31 Aug, 2016
As it stands, there is no authority on how QOCS fits with discontinuance. However, there have been multiple county court decisions on the issue. Magon v Royal Sun Alliance (Unreported, 26th February 2016, Central London County Court) is the latest of those cases and makes interesting reading for those worried about the effect of discontinuance and QOCS in claims where fundamental dishonesty is not alleged.
The facts of the case were fairly straightforward. The Claimant was in a road traffic accident and pursued a claim for personal injuries. However, when it came to issuing the claim she issued not on the insurer of the Defendant driver (as would have been her right to) but on the claims handler instead. In light of the error, the Defendant claims handler invited the Claimant to discontinue and to pay their costs.
At around the same time, the Defendant also entered into settlement negotiations with the Claimant on behalf of their principal, leading the matter to be settled for a relatively modest sum. After the matter had settled the Claimant subsequently discontinued against the claims handler and accepted that although they were entitled to an order for costs, the order would not be enforceable since the Claimant was protected by QOCS.
The Defendant made an application to enforce their costs. The application was made not on the basis that the claim had been struck out, but on the basis that it would have been struck out.
At the hearing the Defendant made an application in the face of the court not to enforce the costs order (accepting that they could not do so) but instead to set aside the notice of discontinuance pursuant to CPR 38.4 (which in turn would allow them to proceed with the strike out application).
Although the application had been made after the 28 day deadline set out in CPR 38.4 (2), the judge granted the application. He did so on the grounds that a) the defendant should not be shut out of their opportunity to recover their costs, and b) that the matter should be determined in order to prevent court resources being taken up with claims which are doomed to fail.
The Claimant appealed on the grounds that there were a number of relevant factors that the judge failed to take into account, as well as some irrelevant factors that were taken into account. Mr. Recorder Berkley allowed the appeal and set aside the order made by the first instance judge.
It was held that the judge had failed to take into account the fact that one of the main purposes of QOCS was to protect Claimants from adverse costs orders. He also failed to consider the fact that the specific exceptions to QOCS were already clearly laid out within the rules.
Historically speaking, setting aside the notice of discontinuance meant that there had to be some sort of abuse of process. There therefore clearly needed to be something ‘out of the ordinary’ when considering whether to set aside the notice purely to deprive the Claimant of the protection she would otherwise have been entitled to.
Although the claim was capable of being struck out, it was not. It would have been simple for the rules committee to add a further exception to cover this particular type of situation, but there was no such exception.
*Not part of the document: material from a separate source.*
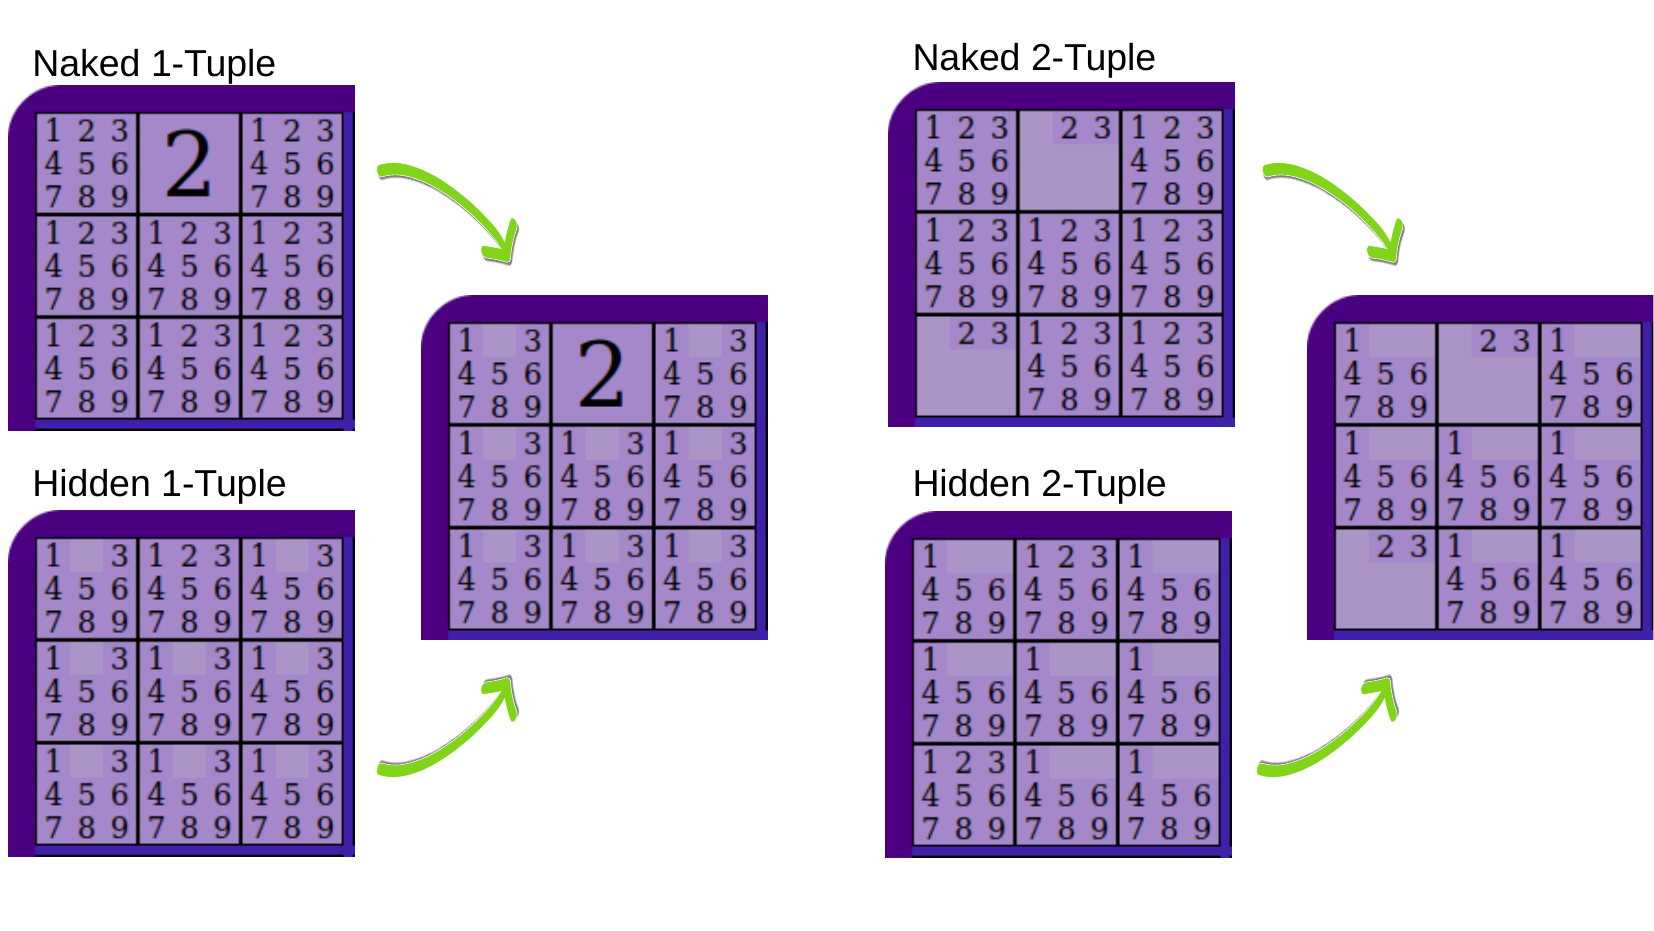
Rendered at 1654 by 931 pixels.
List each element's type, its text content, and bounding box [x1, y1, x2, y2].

The fact that such an exception was absent was again something that needed to be when setting aside the notice of discontinuance.
Finally, the judge also should have taken into account the prejudice that would be suffered by the Claimant and the fact that the (substantive) claim did in fact settle. Whilst that was not this claim specifically, the fact that the Defendant settled the matter on behalf of their principle demonstrated that the Claimant was not trying to bring a dishonest claim (which would be caught by CPR 44.16). It was a genuine claim where a mistake had been made.
For those reasons, the appeal was allowed.
This case sits in concert with a collection of other county court cases concerning QOCS and discontinuance, the most prominent of which is perhaps Kite v Phoenix Pub Group.
In that instance the Claimant had fallen in the car park of a public house and pursued the Defendant for damages. The Defendant maintained that although the pub had been previously been owned and operated by them, by the time of the accident it was owned and operated by a different company. An application was therefore made to strike out the claim. The application was supported by the relevant Companies House records.
After the application had been made, and two days before the matter was heard, the Claimant discontinued proceedings. In hearing the Defendant’s application to set aside the notice of discontinuance it was held that the conduct of the Claimant had been ‘unfair’, and therefore the notice of discontinuance was set aside, leaving the matter to subsequently be struck out.
The two cases are not necessarily in conflict with one another, although in both the claim seemed doomed to fail. It will be noted that in Kite the application was made before the notice of discontinuance was served, whereas in Magon it was vice versa. Indeed, in Magon the Defendant had specifically invited the Claimant to discontinue.
Using the Recorder’s reasoning from Magon and applying it to the facts in Kite it could be argued that discontinuing two days before a strike out application (which was also bound to succeed) was an abuse of process in that it frustrated the course of a legitimate application that had been made.
On that basis, Claimant fee earners running cases on which they know they are bound to fail should therefore serve a notice of discontinuance once it is clear that that is the case. In contrast, where a Defendant is confident that the claim can be struck out, the application should be made as promptly as they can. Whether that is a legitimate distinction remains to be seen. Indeed, until the law around QOCS and discontinuance is clarified by the appellate courts, or by the rules committee, it is likely that these types of cases will continue to create a degree of uncertainty.